An existing hazard that has been reported to the owner previously could increase the liability for the property owner, and it could present others with a valid claim. Damaged parking lots could present visitors with the risk of auto accidents, auto damage, slip and fall accidents, and broken bones during a fall. If there were other visitors that reported the same hazard previously, it is possible to prove negligence.
How Severe Were the Victim’s Injuries?
The severity of the victim’s injuries could play a role in the victim’s case. The claim must prove that the property owner is liable, and if the victim sustained a permanent injury or disability because of the hazard, they could receive a larger award if the victim wins their case.
If their injury requires extensive or ongoing treatment, the victim will need more funds to cover the cost of their medical care. If it is proven that the owner is liable, they may be required to pay for all ongoing medical treatments for the victim. If the injury requires at-home nursing care or admission into a nursing home, the property owner may be required to pay these costs, too.
Did The Property Owner Cover the Victim’s Costs?
After an accident on or inside the property, the property owner must contact emergency medical services, and they must pay the costs or provide insurance coverage. In a commercial setting, the owner or a manager will call an ambulance to the property and provide insurance information for the victim.

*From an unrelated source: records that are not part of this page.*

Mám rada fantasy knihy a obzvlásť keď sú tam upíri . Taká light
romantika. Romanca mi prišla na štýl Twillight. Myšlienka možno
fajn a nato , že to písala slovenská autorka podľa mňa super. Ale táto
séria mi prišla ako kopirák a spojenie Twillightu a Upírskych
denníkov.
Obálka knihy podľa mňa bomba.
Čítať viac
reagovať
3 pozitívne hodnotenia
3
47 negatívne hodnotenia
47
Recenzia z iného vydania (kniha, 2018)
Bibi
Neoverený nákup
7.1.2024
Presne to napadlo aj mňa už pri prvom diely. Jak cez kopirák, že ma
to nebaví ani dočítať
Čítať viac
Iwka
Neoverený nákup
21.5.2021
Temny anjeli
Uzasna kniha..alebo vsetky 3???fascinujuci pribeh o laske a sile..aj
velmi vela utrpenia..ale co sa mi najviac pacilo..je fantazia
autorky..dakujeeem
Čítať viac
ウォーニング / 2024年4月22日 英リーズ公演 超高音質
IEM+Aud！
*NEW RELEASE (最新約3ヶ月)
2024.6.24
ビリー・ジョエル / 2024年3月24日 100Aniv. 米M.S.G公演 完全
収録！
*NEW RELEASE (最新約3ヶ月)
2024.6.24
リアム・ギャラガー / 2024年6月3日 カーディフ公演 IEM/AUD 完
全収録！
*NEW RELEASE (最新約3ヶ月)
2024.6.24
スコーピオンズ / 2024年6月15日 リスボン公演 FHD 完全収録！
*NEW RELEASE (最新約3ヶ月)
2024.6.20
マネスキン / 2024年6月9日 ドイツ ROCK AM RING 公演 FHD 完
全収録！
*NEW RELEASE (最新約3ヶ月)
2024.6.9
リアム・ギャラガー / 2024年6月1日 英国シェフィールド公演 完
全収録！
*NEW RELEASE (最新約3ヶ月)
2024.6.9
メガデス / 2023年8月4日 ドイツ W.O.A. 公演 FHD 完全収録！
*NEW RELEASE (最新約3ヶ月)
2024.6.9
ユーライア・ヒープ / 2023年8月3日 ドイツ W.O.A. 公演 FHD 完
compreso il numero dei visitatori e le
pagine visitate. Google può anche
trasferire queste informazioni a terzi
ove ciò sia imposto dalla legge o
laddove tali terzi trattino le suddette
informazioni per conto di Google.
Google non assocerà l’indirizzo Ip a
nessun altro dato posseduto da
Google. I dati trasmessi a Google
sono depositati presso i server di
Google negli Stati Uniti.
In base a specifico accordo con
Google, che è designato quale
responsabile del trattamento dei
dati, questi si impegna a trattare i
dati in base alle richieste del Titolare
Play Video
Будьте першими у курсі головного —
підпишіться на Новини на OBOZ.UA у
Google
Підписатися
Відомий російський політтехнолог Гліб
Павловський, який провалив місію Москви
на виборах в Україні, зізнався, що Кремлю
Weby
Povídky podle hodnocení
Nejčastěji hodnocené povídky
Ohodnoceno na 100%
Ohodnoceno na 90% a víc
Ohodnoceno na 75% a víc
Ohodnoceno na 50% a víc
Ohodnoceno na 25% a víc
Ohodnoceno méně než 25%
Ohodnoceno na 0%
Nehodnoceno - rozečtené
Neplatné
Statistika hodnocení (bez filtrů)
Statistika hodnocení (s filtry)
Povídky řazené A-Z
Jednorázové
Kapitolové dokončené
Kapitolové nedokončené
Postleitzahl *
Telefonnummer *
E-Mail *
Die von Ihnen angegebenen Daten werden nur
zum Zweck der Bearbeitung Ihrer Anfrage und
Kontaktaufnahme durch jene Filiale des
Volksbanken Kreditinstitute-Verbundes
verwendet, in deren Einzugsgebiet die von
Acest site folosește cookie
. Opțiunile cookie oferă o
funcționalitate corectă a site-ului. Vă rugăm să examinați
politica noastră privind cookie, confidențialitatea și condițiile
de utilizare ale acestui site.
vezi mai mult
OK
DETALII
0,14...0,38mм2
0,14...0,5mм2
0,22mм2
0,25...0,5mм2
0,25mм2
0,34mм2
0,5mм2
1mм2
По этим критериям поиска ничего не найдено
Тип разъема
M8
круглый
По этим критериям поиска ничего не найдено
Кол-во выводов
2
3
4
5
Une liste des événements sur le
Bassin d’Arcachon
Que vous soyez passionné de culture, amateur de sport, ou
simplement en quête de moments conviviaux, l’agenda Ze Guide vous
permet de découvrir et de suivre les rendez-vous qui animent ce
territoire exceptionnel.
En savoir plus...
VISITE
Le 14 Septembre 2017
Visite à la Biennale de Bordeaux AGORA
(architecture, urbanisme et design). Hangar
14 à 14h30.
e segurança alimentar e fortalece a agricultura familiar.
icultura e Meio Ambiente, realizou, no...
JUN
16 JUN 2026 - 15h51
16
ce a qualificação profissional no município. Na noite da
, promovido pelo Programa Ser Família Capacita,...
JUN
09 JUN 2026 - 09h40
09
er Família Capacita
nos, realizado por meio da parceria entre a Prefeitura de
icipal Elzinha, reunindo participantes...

If it is a residential property owner, they can get coverage through their homeowner’s insurance policy to pay these expenses. If the owners do not attempt to cover the costs, the victim will have to file a legal claim to collect compensation.
Did The Victim Play a Role in Causing Their Accident?
Comparative fault rulings could apply in these cases, too, and the victim cannot have any role in causing their own injuries. A victim that steps on a floor that is wet knowing there is a danger of failing and becoming injured played a role in their injuries. If they moved a sign from the area, they are at fault for their injuries.
Signs Near the Hazard?
Hazards in commercial properties, such as water or chemicals on the floor, require signs to warn visitors. If the property owner or their workers failed to place signs around the hazard, the owner is liable for any accidents that happen. Proper signs are necessary around any hazard on a commercial or retail property to prevent serious injuries and accidents. A failure to set up the signs proves the liability.
Property owners must manage hazards around their property to eliminate the risk of a visitor becoming injured. Residential, industrial, and commercial property owners could be found liable if they do not mitigate these risks on an ongoing basis. It is vital for them to inspect all areas where visitors are allowed to decrease their risks.
If a property owner is found liable, they must pay for all medical costs related to the accident, auto repair costs, and lost wages related to the victim’s injuries. Most property owners can file an insurance claim to get coverage for these accidents, but if they don’t file a claim, the victim is within their rights to seek compensation through a legal claim.